1 Prolog

Awan hitam mulai mengiring dirinya, memenuhi langit ibu kota. Dalam hitungan menit, langit sudah berhasil dipeluk erat oleh pekatnya hitam. Detik berikutnya, hujan menguyur ibu kota tanpa ampun. Bulir demi bulirnya, mengetuk tiap atap rumah yang berhasil jatuh diatasnya.

Disebuah Mansion megah, dengan warna putih gading. Mansion yang berdiri angkuh ditengah-tengah kompleks terkenal di Jakarta Pusat, laki-laki dengan hoodie hitam memetik gitarnya. Sesekali ia, menatap jalanan yang sudah basah oleh air hujan.

Hujan pertama yang ia nikmati dikota ini, membuat ia hanya bisa menghela nafas. Bukan tidak suka, tapi memang ia sedikit menjahui hujan.

Teriakan nyaring dari rumah sebelahnya, membuat ia menatap kearah sampingnya. Gadis dengan rambut yang dikuncir kuda ditarik paksa oleh sang Ayah untuk keluar, ditengah hujan yang menguyur kota Jakarta kala itu, sebuah kata dan tamparan berhasil gadis itu dapatkan.
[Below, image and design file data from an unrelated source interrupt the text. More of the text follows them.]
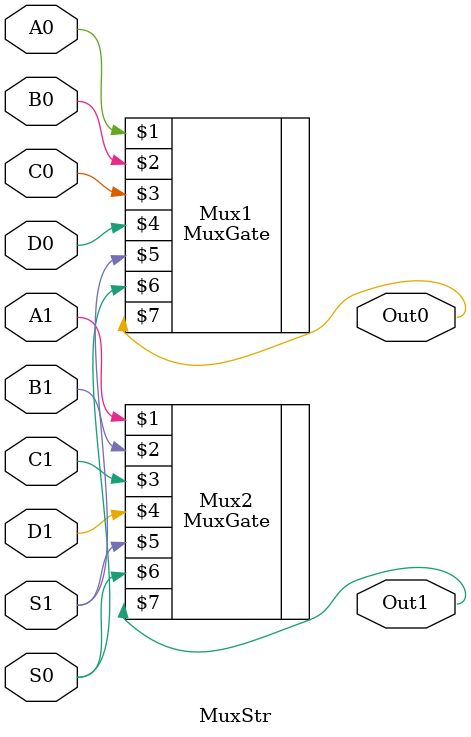
<source format=v>
`timescale 1 ns/1 ns

module MuxStr(A1, A0, B1, B0, C1, C0, D1, D0, S1, S0, Out1, Out0);
    
   input A1, A0, B1, B0, C1, C0, D1, D0, S1, S0;
   output Out1, Out0;

   MuxGate Mux1 (A0, B0, C0, D0, S1, S0, Out0);
   MuxGate Mux2 (A1, B1, C1, D1, S1, S0, Out1);

endmodule
</source>
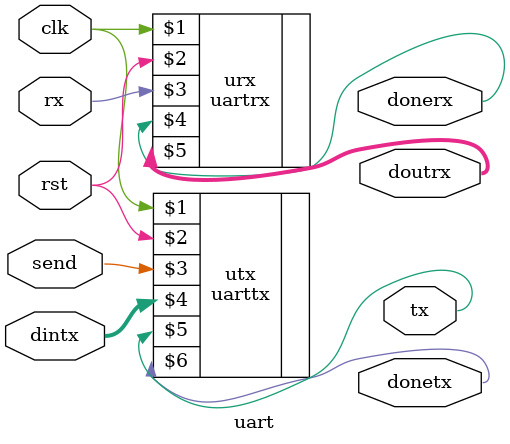
<source format=v>

module uart #(parameter clk_freq = 1000000, parameter baud_rate = 9600) 
  (
    input clk, rst,
    input rx, //data is received serially through this port
    input [7:0] dintx, //data that is to be sent serially through tx port
    input send, //start sending data when send is high
    output tx, //input data is sent serially through this port
    output [7:0] doutrx, //serial input converted to 8-bit value
    output donetx, //this is made high to indicate completion of data transmission
    output donerx //status flag to indicate complete receival of data
  );
        
  uarttx #(clk_freq, baud_rate) utx (clk, rst, send, dintx, tx, donetx); //TX module instantiation
  
  uartrx #(clk_freq, baud_rate) urx (clk, rst, rx, donerx, doutrx); //RX module instantiation
  
endmodule

</source>
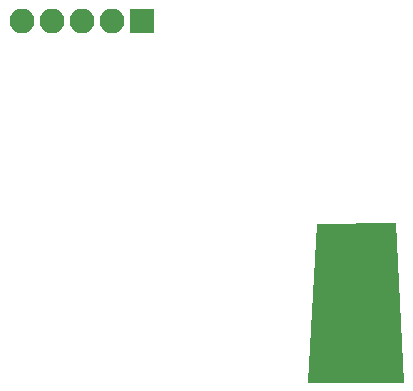
<source format=gbr>
G04 #@! TF.FileFunction,Soldermask,Bot*
%FSLAX46Y46*%
G04 Gerber Fmt 4.6, Leading zero omitted, Abs format (unit mm)*
G04 Created by KiCad (PCBNEW 4.0.7) date 06/26/18 11:25:45*
%MOMM*%
%LPD*%
G01*
G04 APERTURE LIST*
%ADD10C,0.100000*%
%ADD11R,2.100000X2.100000*%
%ADD12O,2.100000X2.100000*%
%ADD13C,0.025400*%
G04 APERTURE END LIST*
D10*
D11*
X112000000Y-58000000D03*
D12*
X109460000Y-58000000D03*
X106920000Y-58000000D03*
X104380000Y-58000000D03*
X101840000Y-58000000D03*
D13*
G36*
X134098660Y-88506300D02*
X125997443Y-88506300D01*
X126758024Y-75145428D01*
X133439513Y-75095192D01*
X134098660Y-88506300D01*
X134098660Y-88506300D01*
G37*
X134098660Y-88506300D02*
X125997443Y-88506300D01*
X126758024Y-75145428D01*
X133439513Y-75095192D01*
X134098660Y-88506300D01*
M02*

</source>
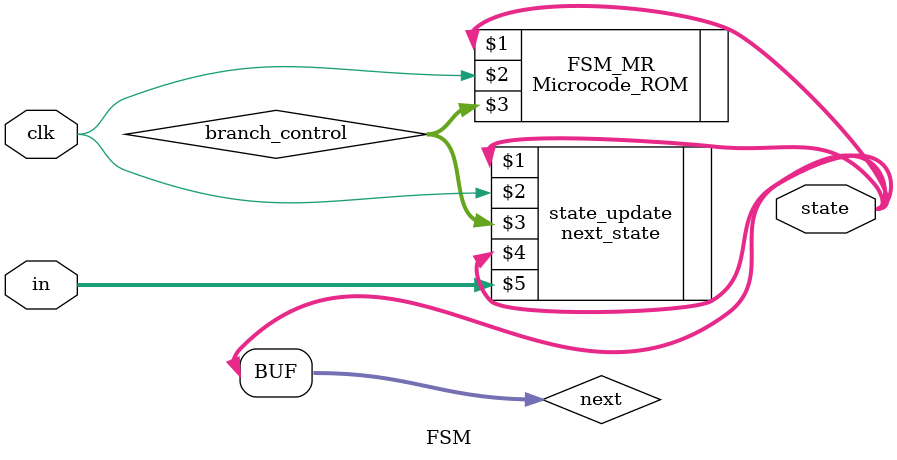
<source format=v>
`include "A5Q1_microcode_ROM.v"
`include "A5Q1_next_state.v"

module FSM(clk,in,state);
    input clk;
    input [1:0] in;

    output reg [3:0] state;

    wire [2:0] branch_control;
    wire [3:0] next;

    initial begin
        state <= 4'd0;  // Starting state
    end

    Microcode_ROM FSM_MR(state, clk, branch_control);       // ROM Module 
    next_state state_update(state, clk, branch_control, next, in);      // Next State Function

    always @(next) begin
        state <= next;      // Fetch next state from next state function output as soon as it updates
    end

endmodule
</source>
Netra abu-abunya tak henti melirik gadis itu, meski sejauh apapun ia pura-pura tidak tahu. Namun, malah semakin membuat dirinya terjebak pada sebuah kata yang mampu membuat hidupnya tak tenang.

◦◦◦◦

"Jika mencintaimu adalah kesalahan, mengapa Tuhan mempertemukan?" tatapan sayu gadis itu, membuat laki-laki didepannya diam tak bergeming. Sebelum akhirnya ia menatap gadis didepannya itu dengan tatapan dingin.

"Mempertemukan nggak berarti harus menyatukan, bukan?"

Sejenak, perkataan laki-laki didepannya malah kini membuat dirinya tak bergeming. Mengapa harus dia? Mengapa takdirnya seperti ini? Disaat ia sudah menemukan sosok yang ia harap bisa membantunya disaat ia lagi dan lagi tersungkur, malah ia yang membuat dirinya jatuh dan meninggalkan jauh didepan sana.

"Memang sejak awal seharunya aku sadar, Sanyadakala." Gadis itu menjeda perkataanya.

"Kamu adalah kata semu, yang tak jua menemukan titik temu."